CPA economics director Noble Francis said the changes reflected the anticipated expansion of the private housing sector. The CPA predicts the housing market will continue expanding strongly, with private housing starts rising 15% in 2013, and growth until 2017 averaging 9% per year. Infrastructure is also expected to be a major driver of growth from 2014.
After a tough few years, it’s good to see optimism returning in the sector
Suzannah Nichol, NSCC
Francis said: “Recent housing policies have proved that when government announcements are followed through, the result is immediate and significant. Should the government do the same in other parts of construction, this industry will further support the wider economic recovery.”
The CPA’s revised forecasts come amid encouraging signs of recovery across the industry, with the latest Markit/CIPS survey reporting a continuing rebound in activity in July, driven particularly by expansion in the housing sector.
The index hit 57 in July - up from 51 in June and significantly above 50, which separates growth from contraction. This was the fastest rate of growth since June 2010.

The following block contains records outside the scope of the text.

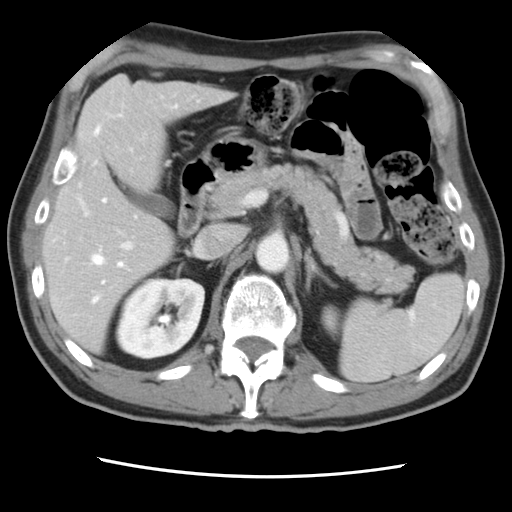
Contrast-enhanced abdominal CT, one axial slice. Position 46 of 83 along the scan axis. 120 kVp. Intravenous contrast given. Soft-tissue window (W 400 / L 40 HU). 5 mm slice thickness. 512 × 512 image matrix, field of view 321 × 321 mm. Case-level facts recorded for this patient, not image findings: patient: female, age 79 years at operation; diagnosis: colorectal cancer liver metastases, imaged before liver resection; multiple liver metastases: yes; largest metastasis: 3.5 cm.
Annotated regions visible in this slice (outlined manually by an expert reader):
- hepatic veins: bounding box <91,105,177,302> (left, top, right, bottom; pixels)
- liver: <45,77,229,350>
- planned liver remnant (the part of the liver to remain after resection): <44,140,175,350>
- portal vein (with intrahepatic branches): <65,184,134,262>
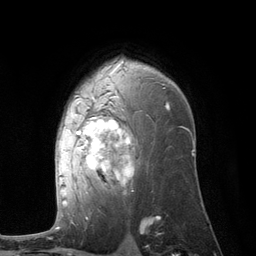
Breast MRI (dynamic contrast-enhanced), one axial slice; slice 77 of 134 in the series (ordered by position); cropped to one breast; dynamic contrast-enhanced series, time point 2 of 6 at this slice position (early post-contrast); 3 T; TE 2.8 ms, TR 7.3 ms; 256 × 256 image matrix. Female patient.
Structures marked on this image (semi-automatic segmentation, software-assisted and operator-edited):
- enhancing-tissue mask used for the functional tumour volume (all voxels passing the contrast-enhancement thresholds inside the analysis volume; usually the tumour): box from (x=59, y=61) to (x=169, y=204) px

The survey of UK construction buyers found higher levels of business activity across all main areas. Residential building activity was the strongest performing category, with growth surging to its steepest since June 2010. Growth in housing activity has now been recorded for six months running.
Meanwhile, the National Specialist Contractors Council’s latest survey found a balance of 25% of specialist contractors were looking to expand their businesses over the next quarter, the highest level since the downturn started in 2008. In Q2 2013, a balance of 25% reported an increase in enquiries, the highest since Q4 2006.
NSCC chief executive Suzannah Nichol said: “After a tough few years, it’s good to see optimism returning in the sector.”